⚠️ Code is still in reviewing process and will be uploaded soon

GUDA-CLN

Motivation

Since the AVT dataset does not have any ground truth annotations and labeling the vast amount of data manually is costly and time-consuming, pre-trained supervised lane detection models are performing suboptimally as they are trained on another dataset. Due to the difference in data distribution between the AVT dataset and the dataset the model was trained on, a domain shift is introduced. This model leverages self-supervised monocular depth estimation as an auxiliary task to overcome the domain gap and the current SOTA-lane detection model as a baseline lane detector.

Architecture

This work proposes a novel geometric unsupervised domain adaptation for lane detection (GUDA-Lane) to overcome the domain shift between a source dataset and target dataset. The model is composed of three networks:

A lane detection network $f_L: I \rightarrow \hat{M}$ that takes an image $I$ as input and outputs a set of lanes $\hat{M}$
A depth estimation network $f_D: I \rightarrow \hat{D}$ that takes an input image $I$ as input and outputs a estimated depth map $\hat{D}$
A pose estimation network $f_P: {I_s, I_t} \rightarrow \hat{T}_{s\rightarrow t}$ that takes a source $I_s$ and a target image $I_t$ as input and outputs a transformation $\hat{T}_{s\rightarrow t}$ between them

To perform the domain adaptation, a feature sharing module (FSM) between the two image encoders of the lane detection and depth estimation network is introduced.

How to run

Setup

Create and start conda environment

conda env create -f environment.yml
conda activate guda-cln

DLA backbone

When starting this project, LaneAF was used as the lane detection baseline. However, as it is quite computationally complex, I opted for CondLaneNet. LaneAF itself does work in this project, however, it is not possible to use the domain adaptation as it would need to be implemented first.
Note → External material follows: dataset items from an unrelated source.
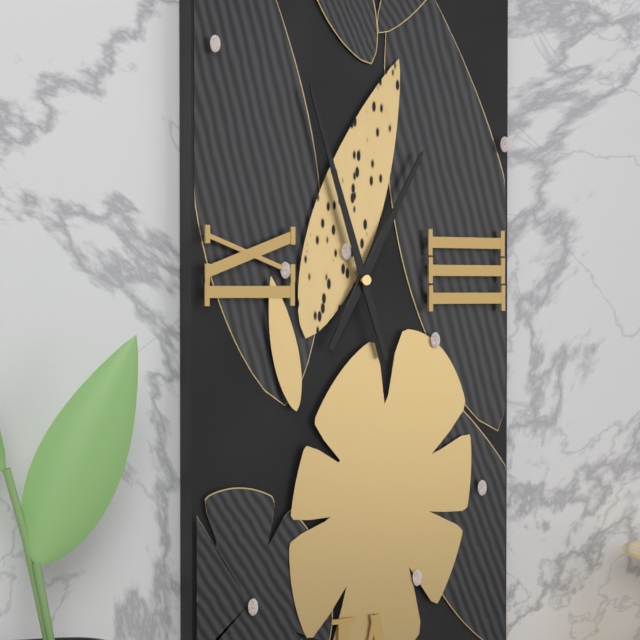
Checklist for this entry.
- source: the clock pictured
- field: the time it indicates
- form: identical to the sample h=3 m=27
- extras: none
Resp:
h=12 m=57
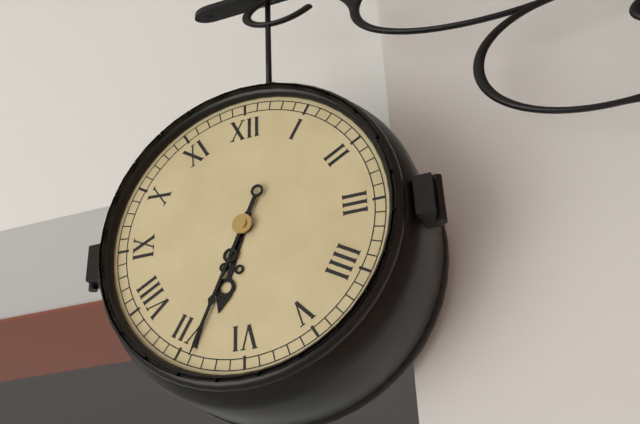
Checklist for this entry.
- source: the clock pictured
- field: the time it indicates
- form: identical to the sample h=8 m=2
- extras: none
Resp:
h=6 m=34
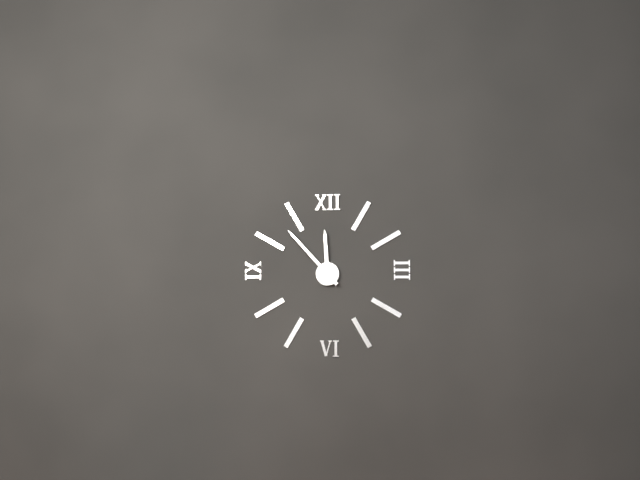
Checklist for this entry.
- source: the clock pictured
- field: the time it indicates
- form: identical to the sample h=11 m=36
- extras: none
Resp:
h=11 m=53
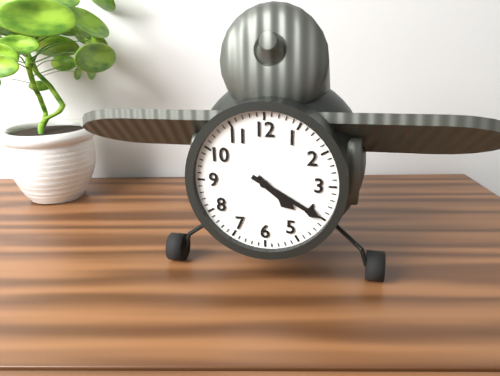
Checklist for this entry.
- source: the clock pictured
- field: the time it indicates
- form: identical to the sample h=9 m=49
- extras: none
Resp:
h=4 m=20
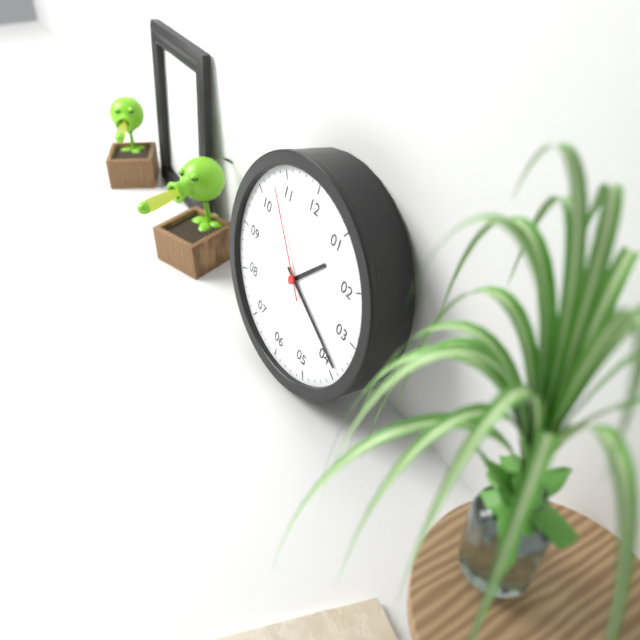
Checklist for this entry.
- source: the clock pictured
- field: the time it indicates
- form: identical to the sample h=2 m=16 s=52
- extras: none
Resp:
h=1 m=19 s=53
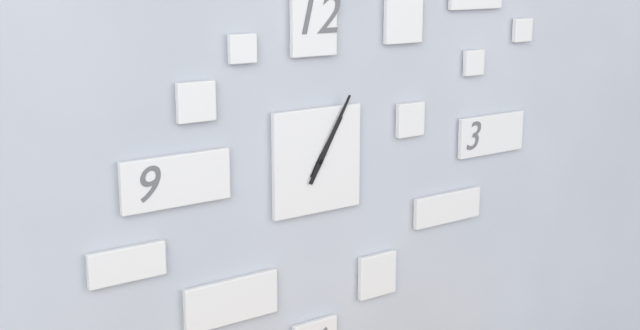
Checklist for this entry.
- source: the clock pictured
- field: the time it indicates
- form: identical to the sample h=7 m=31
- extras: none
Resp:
h=1 m=5
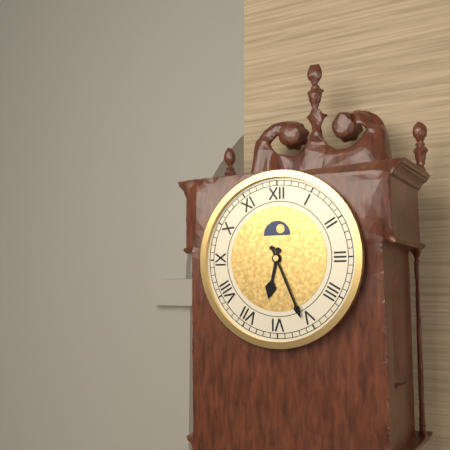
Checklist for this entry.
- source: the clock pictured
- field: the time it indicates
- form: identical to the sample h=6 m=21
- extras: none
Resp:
h=6 m=26
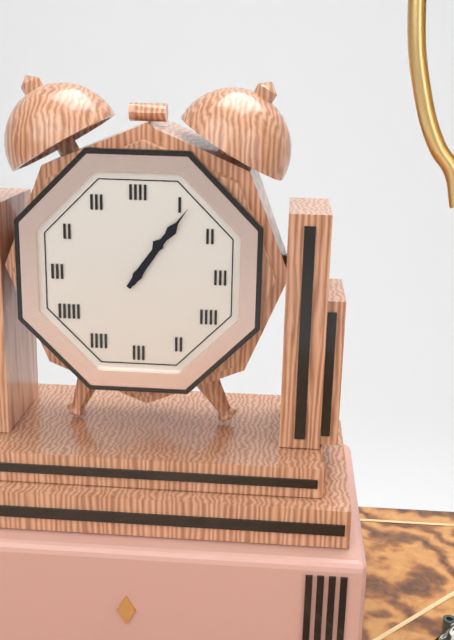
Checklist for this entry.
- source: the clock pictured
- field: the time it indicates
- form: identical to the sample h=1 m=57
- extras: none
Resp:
h=1 m=6
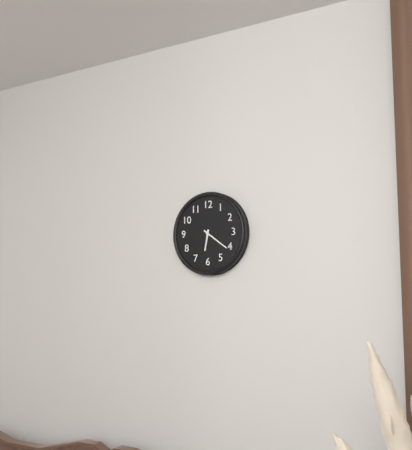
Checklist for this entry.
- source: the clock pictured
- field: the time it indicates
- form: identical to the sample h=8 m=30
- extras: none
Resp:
h=6 m=21
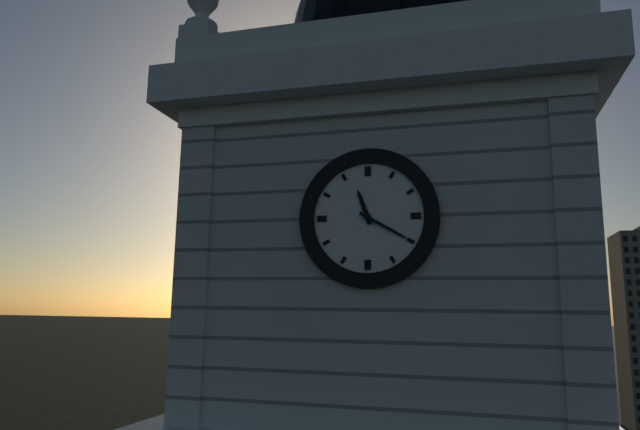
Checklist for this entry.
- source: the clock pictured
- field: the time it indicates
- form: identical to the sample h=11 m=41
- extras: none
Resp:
h=11 m=20
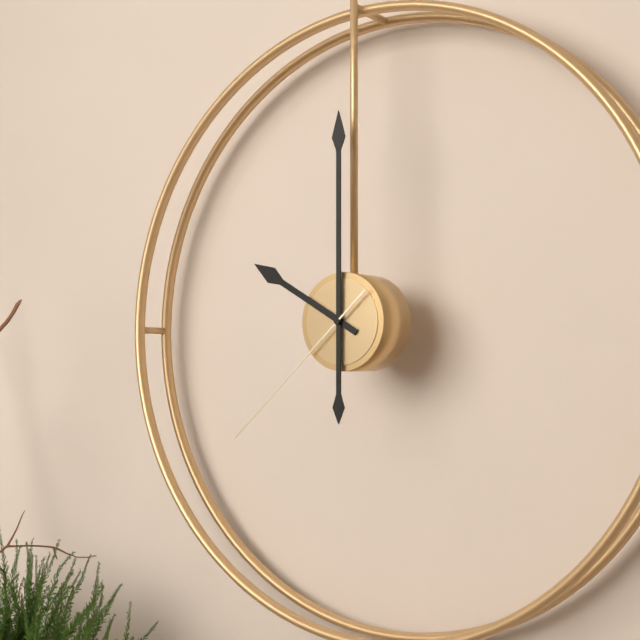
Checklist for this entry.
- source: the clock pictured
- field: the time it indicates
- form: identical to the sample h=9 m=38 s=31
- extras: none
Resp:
h=10 m=0 s=38
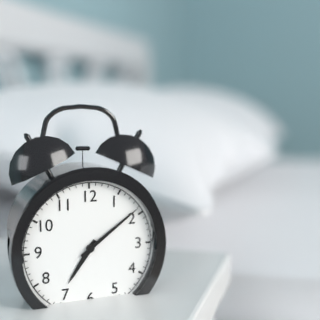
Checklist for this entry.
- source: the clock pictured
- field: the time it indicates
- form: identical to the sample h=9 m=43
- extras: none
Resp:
h=7 m=9
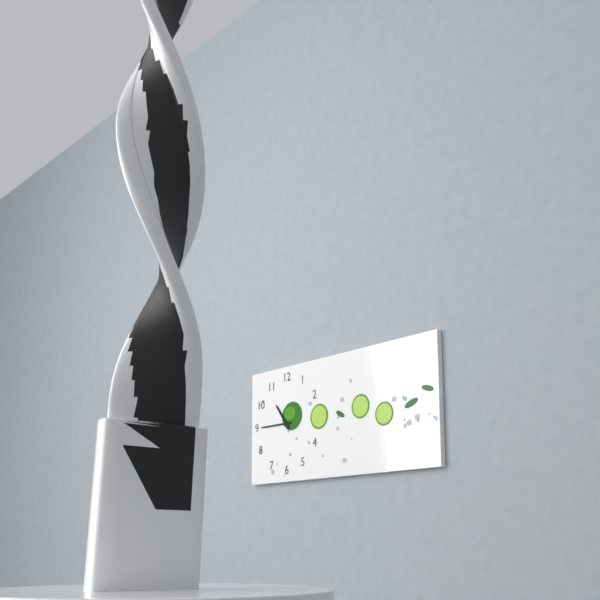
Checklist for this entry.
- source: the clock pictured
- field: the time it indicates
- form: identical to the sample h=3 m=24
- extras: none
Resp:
h=10 m=45
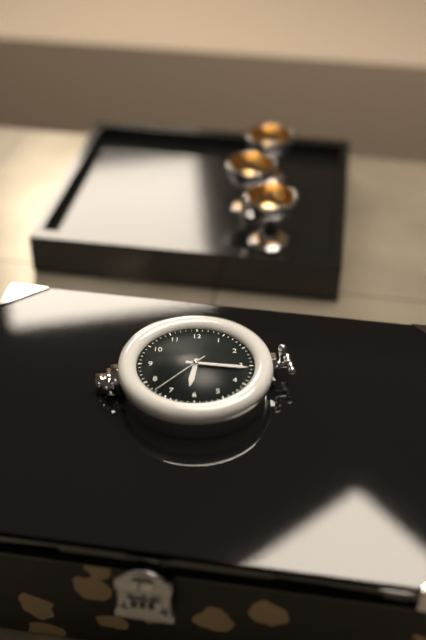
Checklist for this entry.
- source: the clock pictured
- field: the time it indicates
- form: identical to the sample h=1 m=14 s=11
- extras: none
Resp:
h=6 m=16 s=37
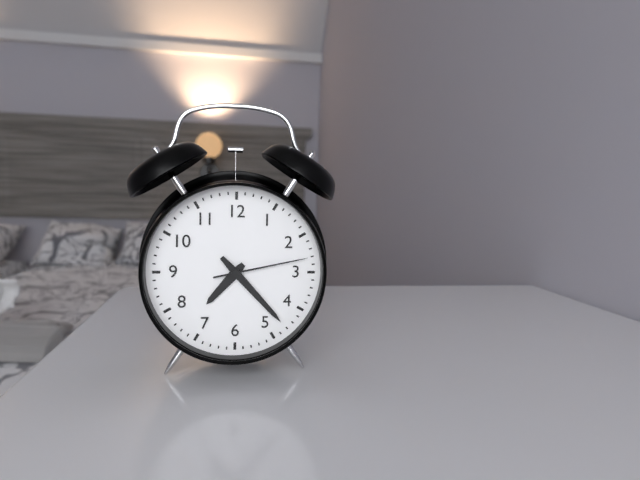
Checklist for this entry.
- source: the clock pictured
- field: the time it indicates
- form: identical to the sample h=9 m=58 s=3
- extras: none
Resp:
h=7 m=23 s=13
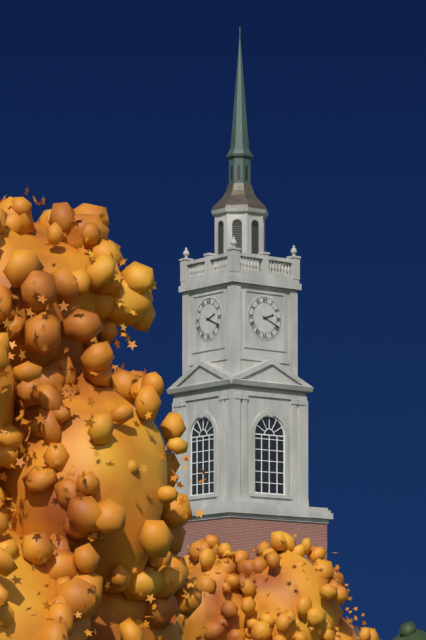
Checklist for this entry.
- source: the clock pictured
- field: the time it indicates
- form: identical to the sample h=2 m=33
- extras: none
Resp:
h=2 m=19
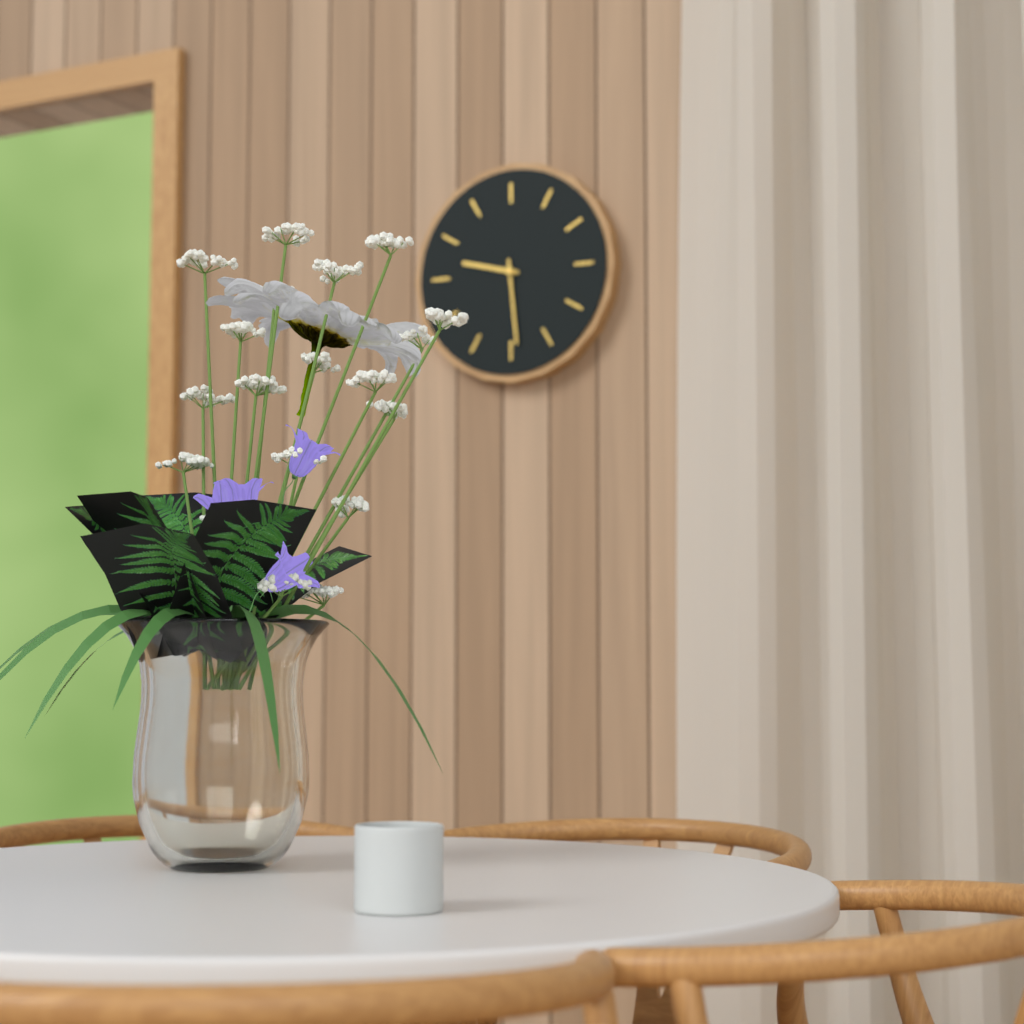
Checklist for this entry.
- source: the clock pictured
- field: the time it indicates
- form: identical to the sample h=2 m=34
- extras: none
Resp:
h=9 m=29
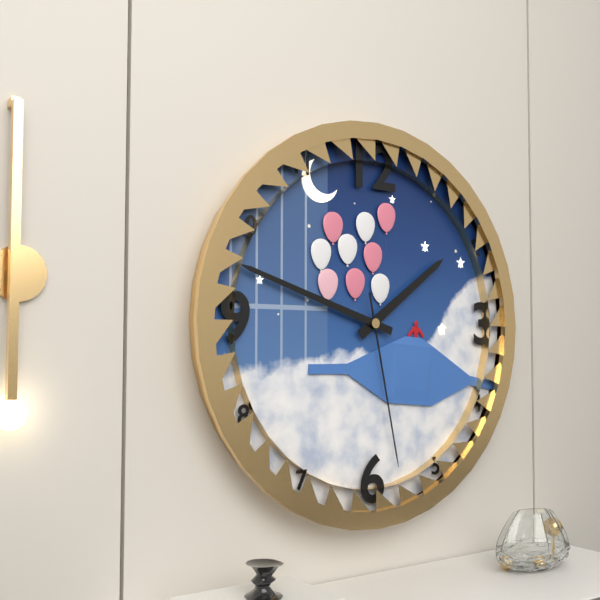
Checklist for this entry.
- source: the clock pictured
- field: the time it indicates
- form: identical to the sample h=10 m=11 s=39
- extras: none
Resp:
h=1 m=48 s=28
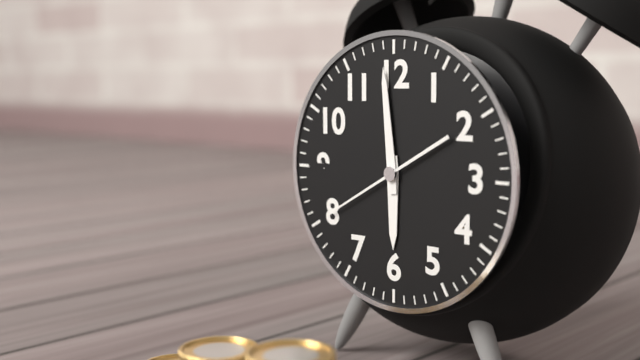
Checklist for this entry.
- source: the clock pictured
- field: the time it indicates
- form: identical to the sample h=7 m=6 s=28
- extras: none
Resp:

Since LaneAF uses the DLA backbone instead of a ResNet, it is also included in this repo. So, if you want to use it, run the following before using it:

cd networks
git clone [email protected]:chenandy/DCNv2.git
cd DCNv2
./make.sh

Data Prep

This model uses TuSimple as the source domain, i.e. utilizing its labels, and BDD100K as the target domain, i.e. only utilizing the monocular video sequences.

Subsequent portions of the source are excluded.